Opinion • NIL

The NIL Bill's Records Exemption Is Indefensible

Governor Evers signed 2025 Assembly Bill 1034 on April 8 with a partial veto. This site has been loud in favor of the bill's funding mechanism — the $14.6M appropriation and what it unlocks for Wisconsin's ability to compete in the post-House era. I still am. But AB 1034 includes an open records exemption that goes well beyond protecting student-athlete NIL agreements. It is, in my read, indefensible on two independent grounds. Here they are.

By Corey Bennett  |  April 9, 2026
NIL Secrecy Clause - Wisconsin Athletics

1. Taxpayers have a right to know what they're funding.

The Wisconsin legislature was candid about what this bill does. The formal title of 2025 Assembly Bill 1034 reads, in full: "An Act relating to: name, image, and likeness rights for University of Wisconsin System student athletes; maintenance costs for University of Wisconsin–Madison intercollegiate athletic facilities; and making an appropriation." Those three pieces sit in the same sentence on purpose. The appropriation exists because the NIL rights exist. Chris McIntosh testified to the mechanism directly in committee — absorbing the facility debt frees up program revenue that can then flow into the rev-share pool to pay athletes.

Which means the taxpayer dollars are, in practical economic terms, funding the athlete compensation system.

When taxpayers fund an economic activity — any economic activity — they have a baseline right to see what's being done with their money. That principle is why nearly every public expenditure in Wisconsin is subject to open records requests in the first place. We get to see state employee salaries. We get to see vendor contracts. We get to see DOT bid awards. We get to see the compensation of every university chancellor, dean, and department chair on the state payroll. The default is disclosure, and the burden is on the government to justify exceptions.

AB 1034 inverts that default. It creates a self-asserted exemption where UW decides, under competitive-reasons language it defines itself, which records to withhold.

If the argument is that the state shouldn't be funding this, fine — that's a different debate. But if the state is funding it, the records should be open. You can't take the public's money and then tell the public it doesn't get to see how the money moves.

2. The exemption shields every decision-maker from accountability.

Here's where the NFL comparison matters, because it exposes how strange the UW position actually is.

NFL contracts are public record. Every dollar of every deal — base salary, signing bonus, guarantees, roster bonuses, escalators, void years, dead money — is visible to fans, media, and rival front offices within hours of signing. ESPN, The Athletic, Over the Cap, and Spotrac have built entire businesses around parsing cap implications. Sports talk radio is substantially a vehicle for second-guessing contract decisions. Fans debate whether the Packers overpaid for a left tackle on a Monday morning drive-time show using numbers that were in every contract-grading article by Sunday night.

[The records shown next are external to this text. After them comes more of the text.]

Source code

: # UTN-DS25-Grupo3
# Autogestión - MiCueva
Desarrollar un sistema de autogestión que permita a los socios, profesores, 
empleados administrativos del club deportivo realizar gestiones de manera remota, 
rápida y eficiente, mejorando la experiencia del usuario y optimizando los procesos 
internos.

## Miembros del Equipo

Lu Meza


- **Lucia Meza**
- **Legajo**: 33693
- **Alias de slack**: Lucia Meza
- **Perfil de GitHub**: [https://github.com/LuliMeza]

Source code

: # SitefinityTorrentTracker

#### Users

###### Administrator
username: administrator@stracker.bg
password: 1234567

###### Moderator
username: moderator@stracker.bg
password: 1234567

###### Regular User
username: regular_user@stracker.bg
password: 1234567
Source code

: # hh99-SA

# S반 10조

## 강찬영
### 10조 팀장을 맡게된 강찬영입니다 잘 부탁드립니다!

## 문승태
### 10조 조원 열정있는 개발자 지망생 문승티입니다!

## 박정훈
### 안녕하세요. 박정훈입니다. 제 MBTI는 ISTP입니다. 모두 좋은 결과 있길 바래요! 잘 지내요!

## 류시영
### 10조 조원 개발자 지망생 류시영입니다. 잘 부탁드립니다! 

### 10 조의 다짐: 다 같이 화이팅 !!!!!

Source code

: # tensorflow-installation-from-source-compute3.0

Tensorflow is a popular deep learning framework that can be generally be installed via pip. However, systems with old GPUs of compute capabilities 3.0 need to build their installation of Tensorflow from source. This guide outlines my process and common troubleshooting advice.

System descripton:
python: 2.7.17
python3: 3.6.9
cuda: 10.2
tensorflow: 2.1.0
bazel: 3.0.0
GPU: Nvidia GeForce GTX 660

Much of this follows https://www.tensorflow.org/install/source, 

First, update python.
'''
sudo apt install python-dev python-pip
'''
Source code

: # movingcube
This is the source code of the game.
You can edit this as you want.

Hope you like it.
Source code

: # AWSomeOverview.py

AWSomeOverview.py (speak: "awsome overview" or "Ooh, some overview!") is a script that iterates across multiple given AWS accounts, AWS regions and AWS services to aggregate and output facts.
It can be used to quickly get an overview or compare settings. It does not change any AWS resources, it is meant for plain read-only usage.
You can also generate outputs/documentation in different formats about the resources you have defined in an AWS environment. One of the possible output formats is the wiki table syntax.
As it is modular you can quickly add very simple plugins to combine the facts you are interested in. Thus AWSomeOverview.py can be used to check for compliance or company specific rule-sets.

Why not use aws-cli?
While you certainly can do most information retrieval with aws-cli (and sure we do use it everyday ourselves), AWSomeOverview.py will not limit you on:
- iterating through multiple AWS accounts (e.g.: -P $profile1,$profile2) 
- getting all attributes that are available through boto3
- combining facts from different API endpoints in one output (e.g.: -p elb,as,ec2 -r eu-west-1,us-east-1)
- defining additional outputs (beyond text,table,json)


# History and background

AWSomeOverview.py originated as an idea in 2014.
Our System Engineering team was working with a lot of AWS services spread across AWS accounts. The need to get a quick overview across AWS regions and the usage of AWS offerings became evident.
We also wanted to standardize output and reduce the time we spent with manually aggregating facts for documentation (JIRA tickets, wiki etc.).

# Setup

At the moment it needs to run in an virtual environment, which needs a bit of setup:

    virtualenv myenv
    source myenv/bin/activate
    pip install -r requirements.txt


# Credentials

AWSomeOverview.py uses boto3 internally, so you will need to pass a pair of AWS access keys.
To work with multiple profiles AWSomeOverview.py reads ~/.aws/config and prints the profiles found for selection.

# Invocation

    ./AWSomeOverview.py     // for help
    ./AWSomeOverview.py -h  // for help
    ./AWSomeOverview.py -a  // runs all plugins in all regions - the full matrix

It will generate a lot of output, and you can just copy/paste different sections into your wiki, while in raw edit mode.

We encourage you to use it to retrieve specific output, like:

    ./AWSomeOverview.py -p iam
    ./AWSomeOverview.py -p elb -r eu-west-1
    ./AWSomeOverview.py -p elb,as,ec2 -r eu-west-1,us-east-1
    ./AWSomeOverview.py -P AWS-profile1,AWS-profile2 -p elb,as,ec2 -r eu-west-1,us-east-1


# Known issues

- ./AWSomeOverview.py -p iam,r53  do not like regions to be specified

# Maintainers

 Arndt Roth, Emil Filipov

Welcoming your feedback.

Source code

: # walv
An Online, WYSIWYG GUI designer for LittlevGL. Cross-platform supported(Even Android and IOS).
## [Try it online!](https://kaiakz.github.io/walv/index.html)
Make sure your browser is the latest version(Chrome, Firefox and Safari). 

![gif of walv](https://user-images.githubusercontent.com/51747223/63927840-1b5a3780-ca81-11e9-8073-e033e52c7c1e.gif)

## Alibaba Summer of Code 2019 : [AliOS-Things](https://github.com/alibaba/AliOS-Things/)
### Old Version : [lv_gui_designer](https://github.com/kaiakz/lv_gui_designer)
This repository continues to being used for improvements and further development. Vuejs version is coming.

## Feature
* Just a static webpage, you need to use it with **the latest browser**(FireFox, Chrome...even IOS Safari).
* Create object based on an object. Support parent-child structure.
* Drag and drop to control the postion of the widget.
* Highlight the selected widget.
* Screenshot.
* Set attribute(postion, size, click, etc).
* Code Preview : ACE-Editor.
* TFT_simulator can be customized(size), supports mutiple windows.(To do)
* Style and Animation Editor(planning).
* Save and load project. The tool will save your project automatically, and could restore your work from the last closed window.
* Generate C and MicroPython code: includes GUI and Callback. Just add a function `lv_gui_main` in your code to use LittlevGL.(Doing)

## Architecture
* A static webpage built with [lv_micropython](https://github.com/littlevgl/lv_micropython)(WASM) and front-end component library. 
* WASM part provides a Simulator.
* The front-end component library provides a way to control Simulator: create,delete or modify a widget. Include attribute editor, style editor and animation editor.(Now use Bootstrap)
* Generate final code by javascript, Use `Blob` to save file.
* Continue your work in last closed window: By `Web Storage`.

The league that runs on this level of radical transparency — where every player's value is publicly debated in real time — happens to also be the most successful, most competitive, and most scrutinized professional sports league in the world. The disclosure has made front offices more disciplined, general managers more accountable, and the fan experience more engaged. When the Vikings sign a bad contract, everyone knows it's a bad contract the day it happens, and that public pressure forces organizational learning. GMs who consistently overpay get fired. The market corrects because the market can see itself.

Conversely, the incentive structures created by AB 1034's public records exemption are anti-competitive. Wisconsin taxpayers are going to be funding, through the rev-share mechanism the bill enables, a roster of college football players at costs approaching NFL rookie contract territory. Chris McIntosh, Marcus Sedberry, and Luke Fickell are going to be making allocation decisions about which positions to load, which transfers to chase, which retention offers to extend. Beyond football, McIntosh is going to be making strategic decisions about the size and shape of the rev-share pool, which sports get supported, which get cut. All those decisions are going to be consequential for the competitive outcomes the public is being asked to invest in.

And under the exemption, accountability is going to lag behind the data.

Nobody outside the athletic department will know whether the coaching staff paid $800K for a three-star defensive back and $200K for a four-star wide receiver. Nobody will know whether UW blew $1.2M on a transfer who never saw the field. Nobody will know whether internal allocation between football and the 22 non-revenue sports is reasonable or not. The people making the decisions will have every incentive to shield their mistakes and legal cover to do it.

The defense of the exemption is that disclosure would put Wisconsin at a competitive disadvantage. That's the same argument the NFL could have made in 1994, before salary-cap transparency became mandatory, and it's wrong for the same reason. Transparency creates league-wide discipline and generates more fan interest in the underlying product. The dynamism of the NFL contract market, where every dollar is visible and every decision is second-guessed in public, is a feature of the league, not a bug.

You can support AB 1034's funding mechanism and still say this exemption is bad law. In fact, if you take the funding mechanism seriously — if you believe, as this site does, that Wisconsin football is an economic asset worth protecting with public investment — then you should be the loudest voice demanding that the investment be fully accountable to the public making it.